*TAREAS REQUERIDAS*.
1. Repite sin cambios el tramo de la noticia sobre el 'chivatazo' a Granados que va desde "La pieza de" hasta "revelación de secretos.".
2. Según la noticia sobre el 'chivatazo' a Granados, ¿cuántos años de cárcel pide la Fiscalía para cada acusado?
3. Retoma la noticia sobre el juicio por el 'chivatazo' a Granados y continúala a partir de su última oración.

La pieza de la trama Púnica relacionada con el 'chivatazo' que dos guardias civiles le dieron al exsecretario general del PP madrileño Francisco Granados sobre que le estaban investigando arranca este martes en la Sección Primera de la Sala de lo Penal de la Audiencia Nacional.

Este martes, miércoles y jueves son los señalados para esta vista oral que sienta en el banquillo de los acusados a Granados y a los dos guardias civiles, José Manuel Rodríguez Talamino y José Luis Caro Vinagre. Se enfrentan a una petición por parte de la Fiscalía de tres años de cárcel cada uno por los delitos de revelación de secretos y aprovechamiento de revelación de secretos.

El Ministerio Público acusa a Talamino de facilitar a Granados información reservada sobre la investigación contra el empresario David Marjaliza, lo cual "tuvo importantes consecuencias", ya que "dicha difusión obstaculizó y entorpeció gravemente el curso de la investigación que llevaba a cabo el Grupo de Delitos contra la Administración de la Guardia Civil, menoscabando la prestación de ese servicio público y causando un importante daño a la causa".

Según el escrito de acusación, en septiembre de 2014 Talamino informó primero a su amigo Caro Vinagre, guardia civil en excedencia que desde el año 2000 llevaba desempeñando cargos de confianza en la Comunidad de Madrid promocionado por Granados, y después desveló la investigación al exdirigente 'popular'.

*Datos almacenados*.
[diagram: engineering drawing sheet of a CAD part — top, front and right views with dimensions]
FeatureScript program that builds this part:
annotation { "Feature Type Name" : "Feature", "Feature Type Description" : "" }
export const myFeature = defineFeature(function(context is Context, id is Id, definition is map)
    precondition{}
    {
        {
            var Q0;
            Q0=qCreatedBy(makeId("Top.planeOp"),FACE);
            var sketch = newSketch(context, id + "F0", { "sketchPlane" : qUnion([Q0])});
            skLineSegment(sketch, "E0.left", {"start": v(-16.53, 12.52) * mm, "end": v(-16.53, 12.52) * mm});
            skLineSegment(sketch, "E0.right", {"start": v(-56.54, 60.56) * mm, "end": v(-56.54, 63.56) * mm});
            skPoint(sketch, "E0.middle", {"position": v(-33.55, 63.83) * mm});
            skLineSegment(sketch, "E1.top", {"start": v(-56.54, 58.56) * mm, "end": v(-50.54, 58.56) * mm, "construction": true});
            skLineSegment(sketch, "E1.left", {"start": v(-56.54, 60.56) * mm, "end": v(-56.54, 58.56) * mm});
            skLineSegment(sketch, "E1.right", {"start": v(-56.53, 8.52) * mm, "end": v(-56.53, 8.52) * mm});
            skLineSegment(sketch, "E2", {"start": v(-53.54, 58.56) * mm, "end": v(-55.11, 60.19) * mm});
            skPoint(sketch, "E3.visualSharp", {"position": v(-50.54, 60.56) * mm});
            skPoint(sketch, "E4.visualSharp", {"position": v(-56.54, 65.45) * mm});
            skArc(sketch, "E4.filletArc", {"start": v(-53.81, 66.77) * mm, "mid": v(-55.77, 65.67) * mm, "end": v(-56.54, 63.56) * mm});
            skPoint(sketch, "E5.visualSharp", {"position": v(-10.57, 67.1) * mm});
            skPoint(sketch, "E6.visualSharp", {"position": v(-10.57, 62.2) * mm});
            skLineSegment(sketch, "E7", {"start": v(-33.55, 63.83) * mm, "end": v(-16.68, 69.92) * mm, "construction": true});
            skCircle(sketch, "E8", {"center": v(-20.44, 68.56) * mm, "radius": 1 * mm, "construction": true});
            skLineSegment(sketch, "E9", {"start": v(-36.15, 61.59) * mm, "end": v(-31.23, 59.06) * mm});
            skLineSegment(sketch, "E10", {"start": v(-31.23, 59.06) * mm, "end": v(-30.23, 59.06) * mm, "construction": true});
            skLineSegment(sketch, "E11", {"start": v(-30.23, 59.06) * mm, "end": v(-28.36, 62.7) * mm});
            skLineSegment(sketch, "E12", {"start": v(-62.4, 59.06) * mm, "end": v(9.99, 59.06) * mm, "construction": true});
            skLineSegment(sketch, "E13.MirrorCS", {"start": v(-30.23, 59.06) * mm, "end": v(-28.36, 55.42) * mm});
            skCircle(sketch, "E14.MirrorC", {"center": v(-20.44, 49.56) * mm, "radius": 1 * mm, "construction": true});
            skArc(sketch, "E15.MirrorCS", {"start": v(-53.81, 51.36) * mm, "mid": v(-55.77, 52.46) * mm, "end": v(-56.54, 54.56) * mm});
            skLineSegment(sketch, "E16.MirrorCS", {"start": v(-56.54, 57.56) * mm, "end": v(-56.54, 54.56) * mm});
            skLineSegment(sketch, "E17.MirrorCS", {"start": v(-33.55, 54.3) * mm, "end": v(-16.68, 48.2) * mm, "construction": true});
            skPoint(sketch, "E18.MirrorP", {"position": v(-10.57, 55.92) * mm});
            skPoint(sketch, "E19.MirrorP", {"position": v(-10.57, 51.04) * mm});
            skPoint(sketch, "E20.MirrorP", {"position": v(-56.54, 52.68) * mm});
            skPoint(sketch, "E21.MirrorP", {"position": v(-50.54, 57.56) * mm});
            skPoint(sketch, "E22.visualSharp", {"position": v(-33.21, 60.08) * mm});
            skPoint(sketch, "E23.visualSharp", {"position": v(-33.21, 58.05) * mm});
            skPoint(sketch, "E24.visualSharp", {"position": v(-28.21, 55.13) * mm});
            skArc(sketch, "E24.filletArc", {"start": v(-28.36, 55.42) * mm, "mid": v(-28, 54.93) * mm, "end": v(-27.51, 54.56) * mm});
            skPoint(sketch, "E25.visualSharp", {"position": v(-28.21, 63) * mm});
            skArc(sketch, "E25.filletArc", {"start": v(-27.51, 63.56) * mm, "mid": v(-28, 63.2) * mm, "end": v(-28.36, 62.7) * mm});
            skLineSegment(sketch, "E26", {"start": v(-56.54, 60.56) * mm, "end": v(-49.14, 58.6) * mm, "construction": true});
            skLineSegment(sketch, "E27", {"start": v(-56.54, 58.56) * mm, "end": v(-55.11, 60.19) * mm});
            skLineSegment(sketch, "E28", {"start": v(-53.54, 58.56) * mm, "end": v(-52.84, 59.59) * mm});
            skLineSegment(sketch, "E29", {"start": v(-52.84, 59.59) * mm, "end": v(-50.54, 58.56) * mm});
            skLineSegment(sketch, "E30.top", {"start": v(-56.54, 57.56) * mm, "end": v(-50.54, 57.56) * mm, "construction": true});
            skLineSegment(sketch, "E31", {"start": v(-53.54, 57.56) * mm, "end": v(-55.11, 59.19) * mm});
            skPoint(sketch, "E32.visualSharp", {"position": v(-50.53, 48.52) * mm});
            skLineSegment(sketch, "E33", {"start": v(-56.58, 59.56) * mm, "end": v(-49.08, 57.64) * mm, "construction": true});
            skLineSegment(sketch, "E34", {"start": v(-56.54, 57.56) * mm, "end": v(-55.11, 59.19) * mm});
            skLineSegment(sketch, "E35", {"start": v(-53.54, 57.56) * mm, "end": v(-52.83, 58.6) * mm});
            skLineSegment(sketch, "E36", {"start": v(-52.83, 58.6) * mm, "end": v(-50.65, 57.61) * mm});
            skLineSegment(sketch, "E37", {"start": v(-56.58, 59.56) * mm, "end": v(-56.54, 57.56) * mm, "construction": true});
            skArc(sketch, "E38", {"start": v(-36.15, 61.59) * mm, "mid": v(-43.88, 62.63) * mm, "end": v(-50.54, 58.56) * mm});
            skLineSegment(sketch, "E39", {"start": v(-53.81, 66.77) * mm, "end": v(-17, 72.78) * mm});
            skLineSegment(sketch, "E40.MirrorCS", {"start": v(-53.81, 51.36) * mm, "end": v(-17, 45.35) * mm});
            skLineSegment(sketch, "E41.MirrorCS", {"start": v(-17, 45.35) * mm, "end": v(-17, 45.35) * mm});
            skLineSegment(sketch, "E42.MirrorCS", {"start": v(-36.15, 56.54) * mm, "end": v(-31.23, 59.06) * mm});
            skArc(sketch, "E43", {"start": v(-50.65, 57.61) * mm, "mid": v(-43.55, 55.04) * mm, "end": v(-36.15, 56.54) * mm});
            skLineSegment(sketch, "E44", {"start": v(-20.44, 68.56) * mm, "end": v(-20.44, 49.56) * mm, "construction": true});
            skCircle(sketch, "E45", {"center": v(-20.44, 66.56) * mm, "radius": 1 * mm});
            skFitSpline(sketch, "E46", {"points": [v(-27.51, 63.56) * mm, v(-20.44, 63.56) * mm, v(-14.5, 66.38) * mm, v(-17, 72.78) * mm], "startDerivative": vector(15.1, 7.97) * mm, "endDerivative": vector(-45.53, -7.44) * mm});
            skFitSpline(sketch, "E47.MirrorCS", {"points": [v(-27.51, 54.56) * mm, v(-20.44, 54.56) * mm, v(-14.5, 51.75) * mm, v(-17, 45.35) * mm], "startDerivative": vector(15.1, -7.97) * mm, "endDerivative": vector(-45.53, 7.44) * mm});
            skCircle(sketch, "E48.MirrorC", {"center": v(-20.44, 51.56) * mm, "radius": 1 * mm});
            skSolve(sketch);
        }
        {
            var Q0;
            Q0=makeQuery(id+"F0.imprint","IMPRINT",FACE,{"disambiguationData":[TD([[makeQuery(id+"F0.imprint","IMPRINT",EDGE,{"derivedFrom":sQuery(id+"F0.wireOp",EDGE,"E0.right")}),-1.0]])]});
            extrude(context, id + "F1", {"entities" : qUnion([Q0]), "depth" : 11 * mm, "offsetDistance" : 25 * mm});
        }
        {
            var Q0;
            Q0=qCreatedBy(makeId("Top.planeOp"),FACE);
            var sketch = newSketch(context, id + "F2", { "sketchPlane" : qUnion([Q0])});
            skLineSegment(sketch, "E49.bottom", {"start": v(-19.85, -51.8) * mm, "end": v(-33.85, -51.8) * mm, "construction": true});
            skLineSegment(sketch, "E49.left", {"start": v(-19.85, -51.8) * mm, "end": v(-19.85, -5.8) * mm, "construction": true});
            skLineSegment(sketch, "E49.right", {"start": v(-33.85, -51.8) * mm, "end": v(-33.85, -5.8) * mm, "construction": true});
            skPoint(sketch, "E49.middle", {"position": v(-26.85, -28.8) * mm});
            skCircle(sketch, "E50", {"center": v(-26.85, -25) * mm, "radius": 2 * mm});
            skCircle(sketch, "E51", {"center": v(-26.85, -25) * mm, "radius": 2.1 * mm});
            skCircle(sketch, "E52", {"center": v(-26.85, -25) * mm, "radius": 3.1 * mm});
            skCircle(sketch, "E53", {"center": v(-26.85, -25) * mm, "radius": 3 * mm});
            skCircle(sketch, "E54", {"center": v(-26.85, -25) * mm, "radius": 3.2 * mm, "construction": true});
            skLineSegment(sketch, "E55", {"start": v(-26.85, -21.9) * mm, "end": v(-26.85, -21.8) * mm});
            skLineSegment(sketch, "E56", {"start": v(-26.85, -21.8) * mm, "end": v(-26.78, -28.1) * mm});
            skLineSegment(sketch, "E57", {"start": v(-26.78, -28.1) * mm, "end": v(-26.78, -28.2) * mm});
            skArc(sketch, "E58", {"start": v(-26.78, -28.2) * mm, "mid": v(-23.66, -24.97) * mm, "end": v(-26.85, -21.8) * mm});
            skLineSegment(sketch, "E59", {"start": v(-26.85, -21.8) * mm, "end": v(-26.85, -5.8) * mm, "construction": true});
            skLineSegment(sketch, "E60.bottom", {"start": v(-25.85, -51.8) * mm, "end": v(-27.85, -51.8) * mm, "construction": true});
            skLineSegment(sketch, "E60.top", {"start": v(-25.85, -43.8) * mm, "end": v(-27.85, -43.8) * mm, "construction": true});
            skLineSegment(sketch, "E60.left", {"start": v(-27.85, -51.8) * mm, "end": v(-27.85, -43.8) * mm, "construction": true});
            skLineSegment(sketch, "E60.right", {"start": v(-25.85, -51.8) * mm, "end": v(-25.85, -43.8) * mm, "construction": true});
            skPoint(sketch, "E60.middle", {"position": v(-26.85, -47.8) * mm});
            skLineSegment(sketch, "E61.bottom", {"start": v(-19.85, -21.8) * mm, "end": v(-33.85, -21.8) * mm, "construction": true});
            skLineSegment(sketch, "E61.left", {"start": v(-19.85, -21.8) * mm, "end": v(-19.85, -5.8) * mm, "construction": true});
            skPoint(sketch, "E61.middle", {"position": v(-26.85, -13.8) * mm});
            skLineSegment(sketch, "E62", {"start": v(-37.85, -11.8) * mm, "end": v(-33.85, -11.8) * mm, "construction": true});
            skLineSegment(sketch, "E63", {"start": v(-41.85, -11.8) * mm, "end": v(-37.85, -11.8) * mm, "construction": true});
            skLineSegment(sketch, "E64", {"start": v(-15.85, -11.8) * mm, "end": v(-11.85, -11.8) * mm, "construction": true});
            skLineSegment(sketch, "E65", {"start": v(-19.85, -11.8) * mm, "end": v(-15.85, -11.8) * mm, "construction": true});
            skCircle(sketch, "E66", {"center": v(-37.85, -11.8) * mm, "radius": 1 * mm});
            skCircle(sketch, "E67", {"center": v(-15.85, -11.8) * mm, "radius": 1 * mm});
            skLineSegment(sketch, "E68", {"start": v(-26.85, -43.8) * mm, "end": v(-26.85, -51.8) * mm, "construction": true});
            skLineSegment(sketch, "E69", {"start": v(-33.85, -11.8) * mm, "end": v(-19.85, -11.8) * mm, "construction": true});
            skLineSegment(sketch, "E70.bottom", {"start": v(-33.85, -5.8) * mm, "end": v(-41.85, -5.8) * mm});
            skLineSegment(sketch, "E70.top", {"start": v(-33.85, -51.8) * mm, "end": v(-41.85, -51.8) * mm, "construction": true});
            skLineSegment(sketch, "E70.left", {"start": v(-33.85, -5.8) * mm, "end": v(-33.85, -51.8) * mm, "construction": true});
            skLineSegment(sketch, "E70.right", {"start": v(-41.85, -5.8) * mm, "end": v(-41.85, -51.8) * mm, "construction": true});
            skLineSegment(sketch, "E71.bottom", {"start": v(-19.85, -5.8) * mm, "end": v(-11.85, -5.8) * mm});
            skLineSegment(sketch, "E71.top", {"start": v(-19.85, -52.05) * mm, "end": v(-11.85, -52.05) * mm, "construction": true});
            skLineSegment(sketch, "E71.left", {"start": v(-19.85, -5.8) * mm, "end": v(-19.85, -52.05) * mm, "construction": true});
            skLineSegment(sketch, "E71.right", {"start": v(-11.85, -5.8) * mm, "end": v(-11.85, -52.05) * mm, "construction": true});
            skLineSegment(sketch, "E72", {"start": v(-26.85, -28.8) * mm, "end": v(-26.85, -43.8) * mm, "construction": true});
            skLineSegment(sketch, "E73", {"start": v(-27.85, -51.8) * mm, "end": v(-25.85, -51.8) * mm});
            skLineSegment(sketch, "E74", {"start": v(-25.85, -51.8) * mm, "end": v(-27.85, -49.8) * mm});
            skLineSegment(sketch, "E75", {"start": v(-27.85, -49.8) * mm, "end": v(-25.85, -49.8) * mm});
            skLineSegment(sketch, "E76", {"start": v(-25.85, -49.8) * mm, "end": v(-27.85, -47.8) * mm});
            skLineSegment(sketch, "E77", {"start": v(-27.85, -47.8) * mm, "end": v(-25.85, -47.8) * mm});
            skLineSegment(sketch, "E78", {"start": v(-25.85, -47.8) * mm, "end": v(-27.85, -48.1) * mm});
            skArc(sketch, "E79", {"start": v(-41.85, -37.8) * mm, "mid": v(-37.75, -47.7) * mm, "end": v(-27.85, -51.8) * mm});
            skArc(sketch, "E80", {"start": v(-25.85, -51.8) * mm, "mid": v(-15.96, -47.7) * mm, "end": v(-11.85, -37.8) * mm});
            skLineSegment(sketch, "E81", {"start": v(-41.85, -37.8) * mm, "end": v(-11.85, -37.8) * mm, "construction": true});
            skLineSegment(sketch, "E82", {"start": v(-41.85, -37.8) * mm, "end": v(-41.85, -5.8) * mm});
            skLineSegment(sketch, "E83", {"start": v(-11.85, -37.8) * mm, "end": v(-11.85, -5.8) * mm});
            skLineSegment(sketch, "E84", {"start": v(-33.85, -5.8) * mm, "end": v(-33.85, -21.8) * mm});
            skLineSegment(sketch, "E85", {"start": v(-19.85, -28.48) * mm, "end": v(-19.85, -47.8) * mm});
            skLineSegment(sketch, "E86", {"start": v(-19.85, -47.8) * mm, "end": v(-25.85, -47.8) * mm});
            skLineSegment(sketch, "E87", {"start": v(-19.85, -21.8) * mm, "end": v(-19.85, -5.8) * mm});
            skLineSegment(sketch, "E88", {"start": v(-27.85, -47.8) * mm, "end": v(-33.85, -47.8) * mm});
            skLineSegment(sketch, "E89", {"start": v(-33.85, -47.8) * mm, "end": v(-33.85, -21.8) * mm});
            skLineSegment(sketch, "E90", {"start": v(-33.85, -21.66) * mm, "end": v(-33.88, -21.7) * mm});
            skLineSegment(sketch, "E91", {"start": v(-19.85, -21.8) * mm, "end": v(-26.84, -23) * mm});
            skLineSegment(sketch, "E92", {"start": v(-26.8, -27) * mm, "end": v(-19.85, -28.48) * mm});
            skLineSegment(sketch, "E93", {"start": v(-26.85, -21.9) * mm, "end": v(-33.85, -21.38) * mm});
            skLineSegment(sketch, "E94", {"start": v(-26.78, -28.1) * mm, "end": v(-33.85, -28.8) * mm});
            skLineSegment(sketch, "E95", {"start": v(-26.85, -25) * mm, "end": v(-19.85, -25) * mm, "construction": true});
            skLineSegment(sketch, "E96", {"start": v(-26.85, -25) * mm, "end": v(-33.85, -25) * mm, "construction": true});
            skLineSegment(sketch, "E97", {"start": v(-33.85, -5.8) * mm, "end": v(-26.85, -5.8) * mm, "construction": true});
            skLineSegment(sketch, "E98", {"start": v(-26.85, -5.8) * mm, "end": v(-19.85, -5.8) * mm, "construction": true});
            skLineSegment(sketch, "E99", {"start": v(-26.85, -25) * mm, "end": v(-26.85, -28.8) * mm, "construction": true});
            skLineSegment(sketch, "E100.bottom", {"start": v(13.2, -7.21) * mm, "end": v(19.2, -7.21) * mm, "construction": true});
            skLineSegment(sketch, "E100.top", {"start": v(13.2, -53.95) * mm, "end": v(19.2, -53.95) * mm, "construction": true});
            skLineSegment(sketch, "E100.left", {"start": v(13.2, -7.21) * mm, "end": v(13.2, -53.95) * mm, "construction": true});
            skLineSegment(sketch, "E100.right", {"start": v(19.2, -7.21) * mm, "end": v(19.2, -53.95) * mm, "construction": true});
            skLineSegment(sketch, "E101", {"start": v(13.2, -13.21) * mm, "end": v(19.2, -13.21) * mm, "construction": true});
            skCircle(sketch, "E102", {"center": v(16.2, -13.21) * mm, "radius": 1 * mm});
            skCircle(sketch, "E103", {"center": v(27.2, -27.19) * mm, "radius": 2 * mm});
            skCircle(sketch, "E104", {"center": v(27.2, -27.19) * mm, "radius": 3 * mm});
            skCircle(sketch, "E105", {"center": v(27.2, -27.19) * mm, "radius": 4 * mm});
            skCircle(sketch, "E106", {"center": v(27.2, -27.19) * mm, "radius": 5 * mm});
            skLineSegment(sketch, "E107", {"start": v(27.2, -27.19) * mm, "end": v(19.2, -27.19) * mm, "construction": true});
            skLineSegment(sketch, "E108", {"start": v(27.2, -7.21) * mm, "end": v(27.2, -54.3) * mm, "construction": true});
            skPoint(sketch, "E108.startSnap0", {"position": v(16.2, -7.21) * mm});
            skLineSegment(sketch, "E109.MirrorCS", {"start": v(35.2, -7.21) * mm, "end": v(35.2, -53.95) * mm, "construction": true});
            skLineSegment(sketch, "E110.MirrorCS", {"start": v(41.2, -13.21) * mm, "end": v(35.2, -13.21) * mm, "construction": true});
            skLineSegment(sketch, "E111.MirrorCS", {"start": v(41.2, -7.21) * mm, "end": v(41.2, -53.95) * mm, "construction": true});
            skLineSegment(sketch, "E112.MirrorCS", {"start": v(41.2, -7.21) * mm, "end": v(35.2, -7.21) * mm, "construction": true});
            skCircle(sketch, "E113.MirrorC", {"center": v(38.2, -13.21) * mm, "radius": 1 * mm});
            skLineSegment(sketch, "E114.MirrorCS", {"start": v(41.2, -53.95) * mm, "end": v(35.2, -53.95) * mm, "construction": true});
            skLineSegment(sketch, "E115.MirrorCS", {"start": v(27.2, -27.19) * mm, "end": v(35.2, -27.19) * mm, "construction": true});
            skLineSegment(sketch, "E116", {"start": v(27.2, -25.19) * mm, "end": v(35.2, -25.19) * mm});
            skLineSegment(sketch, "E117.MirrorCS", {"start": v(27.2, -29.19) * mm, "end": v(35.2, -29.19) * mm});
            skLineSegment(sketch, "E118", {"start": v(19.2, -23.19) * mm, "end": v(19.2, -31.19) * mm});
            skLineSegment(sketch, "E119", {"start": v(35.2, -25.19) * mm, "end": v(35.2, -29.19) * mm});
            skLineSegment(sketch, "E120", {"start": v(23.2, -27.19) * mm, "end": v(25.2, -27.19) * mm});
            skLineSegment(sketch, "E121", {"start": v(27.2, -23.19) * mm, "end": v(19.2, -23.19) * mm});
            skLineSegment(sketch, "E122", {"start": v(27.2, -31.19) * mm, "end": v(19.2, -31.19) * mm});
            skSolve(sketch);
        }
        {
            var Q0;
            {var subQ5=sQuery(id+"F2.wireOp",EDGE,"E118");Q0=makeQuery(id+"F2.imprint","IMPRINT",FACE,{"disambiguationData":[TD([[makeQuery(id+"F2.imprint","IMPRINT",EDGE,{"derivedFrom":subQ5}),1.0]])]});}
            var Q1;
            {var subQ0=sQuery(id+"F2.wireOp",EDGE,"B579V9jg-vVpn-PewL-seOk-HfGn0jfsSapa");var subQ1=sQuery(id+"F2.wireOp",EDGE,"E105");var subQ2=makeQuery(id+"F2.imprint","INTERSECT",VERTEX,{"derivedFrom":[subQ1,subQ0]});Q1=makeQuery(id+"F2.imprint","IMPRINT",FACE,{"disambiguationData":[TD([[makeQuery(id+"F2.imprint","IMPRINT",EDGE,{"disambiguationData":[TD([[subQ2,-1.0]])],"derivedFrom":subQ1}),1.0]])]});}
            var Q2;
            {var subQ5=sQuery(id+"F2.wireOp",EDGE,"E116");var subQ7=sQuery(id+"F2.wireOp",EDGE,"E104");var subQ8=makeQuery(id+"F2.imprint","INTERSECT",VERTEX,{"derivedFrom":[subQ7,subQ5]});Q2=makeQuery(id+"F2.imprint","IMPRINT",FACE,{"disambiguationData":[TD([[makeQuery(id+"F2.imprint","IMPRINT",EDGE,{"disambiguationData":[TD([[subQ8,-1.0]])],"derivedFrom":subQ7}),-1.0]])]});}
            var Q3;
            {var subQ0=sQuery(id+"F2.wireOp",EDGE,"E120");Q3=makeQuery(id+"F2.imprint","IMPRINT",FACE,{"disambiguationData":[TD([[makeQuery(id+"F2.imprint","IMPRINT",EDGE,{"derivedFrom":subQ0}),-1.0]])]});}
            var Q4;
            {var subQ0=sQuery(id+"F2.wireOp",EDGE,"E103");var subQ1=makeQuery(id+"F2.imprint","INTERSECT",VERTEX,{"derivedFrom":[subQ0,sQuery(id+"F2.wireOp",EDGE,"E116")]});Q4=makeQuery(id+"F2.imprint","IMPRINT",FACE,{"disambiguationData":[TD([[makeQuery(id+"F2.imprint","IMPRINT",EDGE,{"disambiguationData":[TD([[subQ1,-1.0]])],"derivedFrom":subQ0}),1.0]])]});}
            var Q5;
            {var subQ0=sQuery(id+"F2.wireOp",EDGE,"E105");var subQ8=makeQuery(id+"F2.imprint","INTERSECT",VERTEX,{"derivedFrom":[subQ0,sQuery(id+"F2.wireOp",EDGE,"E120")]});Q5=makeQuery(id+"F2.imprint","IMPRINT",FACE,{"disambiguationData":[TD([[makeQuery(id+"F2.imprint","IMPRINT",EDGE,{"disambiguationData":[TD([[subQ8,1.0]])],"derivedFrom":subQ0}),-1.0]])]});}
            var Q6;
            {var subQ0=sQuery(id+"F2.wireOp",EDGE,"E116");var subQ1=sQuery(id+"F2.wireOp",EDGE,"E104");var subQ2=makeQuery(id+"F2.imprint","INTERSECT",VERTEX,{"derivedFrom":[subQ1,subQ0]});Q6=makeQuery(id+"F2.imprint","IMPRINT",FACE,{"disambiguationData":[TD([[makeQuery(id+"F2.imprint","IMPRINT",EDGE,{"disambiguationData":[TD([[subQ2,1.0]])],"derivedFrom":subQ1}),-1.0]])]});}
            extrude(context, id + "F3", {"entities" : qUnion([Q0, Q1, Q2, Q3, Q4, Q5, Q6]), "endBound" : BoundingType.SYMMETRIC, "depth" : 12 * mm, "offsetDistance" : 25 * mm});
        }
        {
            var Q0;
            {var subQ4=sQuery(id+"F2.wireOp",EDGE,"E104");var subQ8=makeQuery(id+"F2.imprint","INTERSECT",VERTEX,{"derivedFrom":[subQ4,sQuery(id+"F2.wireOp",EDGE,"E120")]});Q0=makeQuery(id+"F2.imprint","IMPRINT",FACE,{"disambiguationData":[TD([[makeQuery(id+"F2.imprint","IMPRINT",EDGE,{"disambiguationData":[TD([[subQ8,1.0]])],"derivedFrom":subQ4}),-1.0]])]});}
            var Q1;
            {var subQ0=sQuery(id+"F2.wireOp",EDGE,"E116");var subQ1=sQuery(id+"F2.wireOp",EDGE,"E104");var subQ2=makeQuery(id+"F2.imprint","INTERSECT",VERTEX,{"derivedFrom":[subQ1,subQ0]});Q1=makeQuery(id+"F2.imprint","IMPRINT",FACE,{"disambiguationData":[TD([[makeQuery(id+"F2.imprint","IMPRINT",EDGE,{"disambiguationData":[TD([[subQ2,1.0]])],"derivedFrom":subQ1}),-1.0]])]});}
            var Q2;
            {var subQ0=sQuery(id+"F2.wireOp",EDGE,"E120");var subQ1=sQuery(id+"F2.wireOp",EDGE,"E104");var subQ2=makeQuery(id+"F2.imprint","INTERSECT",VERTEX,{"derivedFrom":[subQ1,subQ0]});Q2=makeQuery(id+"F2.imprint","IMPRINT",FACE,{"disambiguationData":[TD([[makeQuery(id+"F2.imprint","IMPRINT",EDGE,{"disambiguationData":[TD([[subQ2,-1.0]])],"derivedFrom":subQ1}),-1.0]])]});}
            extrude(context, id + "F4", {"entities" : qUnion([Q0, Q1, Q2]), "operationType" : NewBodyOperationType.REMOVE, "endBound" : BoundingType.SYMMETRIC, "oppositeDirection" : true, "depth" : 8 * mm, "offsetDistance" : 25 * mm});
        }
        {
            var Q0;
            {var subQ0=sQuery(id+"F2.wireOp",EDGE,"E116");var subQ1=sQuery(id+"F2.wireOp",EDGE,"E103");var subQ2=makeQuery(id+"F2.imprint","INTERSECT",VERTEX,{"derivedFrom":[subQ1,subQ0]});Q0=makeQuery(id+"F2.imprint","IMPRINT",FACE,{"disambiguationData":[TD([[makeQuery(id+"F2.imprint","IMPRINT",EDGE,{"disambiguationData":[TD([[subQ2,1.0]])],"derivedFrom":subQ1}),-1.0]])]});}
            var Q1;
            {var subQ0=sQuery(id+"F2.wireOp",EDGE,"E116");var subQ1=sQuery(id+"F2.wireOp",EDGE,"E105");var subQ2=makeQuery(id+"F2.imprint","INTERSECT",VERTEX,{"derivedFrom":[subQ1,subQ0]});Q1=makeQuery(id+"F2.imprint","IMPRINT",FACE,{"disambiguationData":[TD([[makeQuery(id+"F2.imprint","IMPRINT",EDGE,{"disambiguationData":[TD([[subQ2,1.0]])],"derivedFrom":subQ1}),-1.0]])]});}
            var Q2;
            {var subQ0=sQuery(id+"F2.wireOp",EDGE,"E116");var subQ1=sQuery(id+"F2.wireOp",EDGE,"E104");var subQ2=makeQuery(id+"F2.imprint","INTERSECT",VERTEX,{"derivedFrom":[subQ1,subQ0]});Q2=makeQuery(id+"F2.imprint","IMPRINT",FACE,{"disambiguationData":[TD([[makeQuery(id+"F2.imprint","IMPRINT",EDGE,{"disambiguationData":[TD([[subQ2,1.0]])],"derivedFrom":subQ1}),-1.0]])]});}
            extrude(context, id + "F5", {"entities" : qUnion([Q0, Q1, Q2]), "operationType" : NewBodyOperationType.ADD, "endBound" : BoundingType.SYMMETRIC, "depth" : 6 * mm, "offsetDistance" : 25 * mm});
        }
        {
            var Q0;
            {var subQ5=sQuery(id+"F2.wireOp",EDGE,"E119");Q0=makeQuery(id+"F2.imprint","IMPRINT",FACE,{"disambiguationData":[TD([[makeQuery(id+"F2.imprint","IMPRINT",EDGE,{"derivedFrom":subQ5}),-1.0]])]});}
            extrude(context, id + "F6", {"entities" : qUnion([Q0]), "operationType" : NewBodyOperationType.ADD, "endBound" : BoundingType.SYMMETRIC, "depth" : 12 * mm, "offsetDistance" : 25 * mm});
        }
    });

*RESPUESTAS POR PUNTO*.
1.
La pieza de la trama Púnica relacionada con el 'chivatazo' que dos guardias civiles le dieron al exsecretario general del PP madrileño Francisco Granados sobre que le estaban investigando arranca este martes en la Sección Primera de la Sala de lo Penal de la Audiencia Nacional.

Este martes, miércoles y jueves son los señalados para esta vista oral que sienta en el banquillo de los acusados a Granados y a los dos guardias civiles, José Manuel Rodríguez Talamino y José Luis Caro Vinagre. Se enfrentan a una petición por parte de la Fiscalía de tres años de cárcel cada uno por los delitos de revelación de secretos y aprovechamiento de revelación de secretos.

2. Tres años de cárcel para cada uno.

3.
OCULTÓ SUS GANANCIAS ILEGALES

Entre las consecuencias que destaca la Fiscalía, el escrito señala que Granados "se aprovechó de la información en su propio beneficio para ocultar sus propias ganancias ilegales, escondiendo el dinero en efectivo no declarado en domicilios de amigos y familiares". "Una parte de los beneficios ilícitos ocultados fue localizada en un altillo de la habitación de los padres de su esposa María Nieves Alarcón", explica.

Por su parte, Marjaliza, con la ayuda de su secretaria Ana María Ramírez, "acopió toda la documentación incriminatoria archivada en la sede central de sus empresas, destruyéndola".

Además, "retiró y escondió el dinero en efectivo que guardaba en la caja fuerte" de sus oficinas en Pinto, "con el que retribuía a alcaldes o anticipaba en nombre de la sociedad Cofely", además de que "ocultó documentación que le relacionaba con su circuito financiero extranjero".

A pesar de que la Fiscalía señala estos hechos como parte de las consecuencias que tuvo el chivatazo, el empresario no ha sido procesado en este juicio, y eso que confesó durante la instrucción del 'caso Púnica' que había "quemado" todos los documentos que le incriminaban.

DESINSTALARON LA CÁMARA CON LA QUE INVESTIGABAN A MARJALIZA

Otra de las consecuencias que menciona el fiscal es que el Grupo de Delitos contra la Administración, al conocer que Talamino estaba facilitando información, "montó una operación ficticia" para desinformarle y "mantenerle alejado de su lugar de trabajo y de Valdemoro", al tiempo que se le solicitó que desinstalara la cámara que se había colocado frente al edificio de las oficinas de Marjaliza. "La retirada de dicho medio provocó la pérdida de una fuente de información muy valiosa para los investigadores", remarca.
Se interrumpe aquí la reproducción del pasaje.